Warriors

Presented By Ray Ratto
Warriors

The idea that the Golden State Warriors might not actually be inevitable not only is too new to embrace but maybe too weird as well. Too many people have invested too much in the theory that the Warriors have at least one more table to run before time expires atop Mount Olympus.

But after being Texas Punished for the first time in forever, and hearing the phrase “five losses in seven games” for the first time in half forever, the Warriors suddenly look ... well, kind of angsty.

I mean, when Steve Kerr says in essence that the Warriors are now just another really good team, there’s a message in that.

That joy is on hold until further notice. There is grinding to be done.

“We’ve had such a charmed existence the last four seasons,” Kerr said. “So, yeah, of course, this is the toughest stretch we’ve been in. This is the real NBA. We haven’t been in the real NBA the last few years. We’ve been in this dream. Now we’re faced with real adversity and we have to get out of it ourselves.”

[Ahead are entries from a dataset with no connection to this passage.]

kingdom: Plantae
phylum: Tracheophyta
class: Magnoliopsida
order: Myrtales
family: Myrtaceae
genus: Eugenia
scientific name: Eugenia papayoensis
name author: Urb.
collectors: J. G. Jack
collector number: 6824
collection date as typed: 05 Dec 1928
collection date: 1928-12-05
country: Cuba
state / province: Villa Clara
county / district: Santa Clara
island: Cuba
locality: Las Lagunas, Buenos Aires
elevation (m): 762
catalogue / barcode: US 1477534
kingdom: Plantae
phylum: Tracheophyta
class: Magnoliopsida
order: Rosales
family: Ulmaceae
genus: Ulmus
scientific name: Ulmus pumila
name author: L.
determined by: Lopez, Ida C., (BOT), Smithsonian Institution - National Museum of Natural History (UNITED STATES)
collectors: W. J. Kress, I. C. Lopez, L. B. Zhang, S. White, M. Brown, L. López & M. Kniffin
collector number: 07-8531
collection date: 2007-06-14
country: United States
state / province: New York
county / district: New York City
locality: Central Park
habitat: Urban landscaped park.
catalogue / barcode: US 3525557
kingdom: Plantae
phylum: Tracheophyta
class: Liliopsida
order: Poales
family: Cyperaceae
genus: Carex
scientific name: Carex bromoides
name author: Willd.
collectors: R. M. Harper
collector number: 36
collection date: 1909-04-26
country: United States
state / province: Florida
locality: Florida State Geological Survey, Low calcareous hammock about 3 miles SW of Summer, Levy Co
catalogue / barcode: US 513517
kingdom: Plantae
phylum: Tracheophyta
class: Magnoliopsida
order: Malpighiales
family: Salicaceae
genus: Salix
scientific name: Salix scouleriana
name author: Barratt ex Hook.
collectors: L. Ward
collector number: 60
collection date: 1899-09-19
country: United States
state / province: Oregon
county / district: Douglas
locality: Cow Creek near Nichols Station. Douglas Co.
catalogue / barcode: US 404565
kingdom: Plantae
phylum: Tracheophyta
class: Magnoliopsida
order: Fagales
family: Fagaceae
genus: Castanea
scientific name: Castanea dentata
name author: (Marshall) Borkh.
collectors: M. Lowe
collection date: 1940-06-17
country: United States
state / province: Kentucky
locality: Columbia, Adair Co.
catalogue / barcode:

That means he is acknowledging the team that always runs the table is now just sitting at it, and waiting for Stephen Curry’s groin muscle and Draymond Green’s toe to heal isn’t a sufficiently comprehensive strategy.

True, without Curry and Green, the team has stopped dead in its tracks offensively. The Warriors’ current run of awful three-point shooting (18 of 77) is their second-worst three-game stretch in the championship era, and because teams don’t have to commit to Curry in civilian clothes, they can double-down on Klay Thompson and Kevin Durant, and both end up shooting too early in the possession as a result.

 

In other words, they have done all these dire things in the past, so even tossing in the Green-Durant drama of the last week, there is still the overarching sense that they will right the raft before they hit the rapids. The NBA is still nothing but a giant log flume for the kids, folks think, and nothing is more depressing than investing worry in something that doesn't warrant the emotional expense.

Still, losing to San Antonio on Sunday night, 104-92, after the 112-109 defeat in Dallas and the 107-86 hammering in Houston before that was one more reminder that Kerr might have been more right last year when he talked about the grind than he is now emphasizing the joy.

And it makes old timers wonder how the Bill Russell Celtics did this nine consecutive times.

But it will take more than this to see a bad end of this season for them, as much as the idea will fuel the chat shows between now and when they break out of their current malaise. At least that’s the way this reads now. Curry will return, Green will return, the offense will return, the haughty dominance will return. It always has worked this way, and too many plans have been constructed based on these tenets.

Thus, nobody really has the nerve to suggest that maybe it won’t. After all, this is not an unprecedented bad patch for the Warriors, and if we heed the words of David West from June, they also have been through these internal issues as well. In essence, we’ve also seen this movie before.

It is useful to remember this because recalibration will take some time. The days when the Warriors could turn their success on and off like a toggle switch might not be over, but the switch is harder to budge. The plan to take joy in the journey has been deferred as the journey gets more gravelly and jagged. The Warriors showed a year ago that they could grind, and now they have to prove that they still can. The short odds say they will.

But the short odds once said the Warriors do joy better than any other team, and that does not seem to be the case now. In this past week, the Warriors have figured out that their days of grind are not yet over, and might well be the new normal for them.

They have regressed to full-fledged members of the NBA, and if that seems like an odd place for them to be, it’s because it is. It’s like the casino whose money they have been playing with all this time is finally getting some of its back, and if we know anything about casinos, eventually they win.

 

The question is whether “eventually” is finally here, or whether Kerr is just sending up a flare to remind them all that the grind is still important.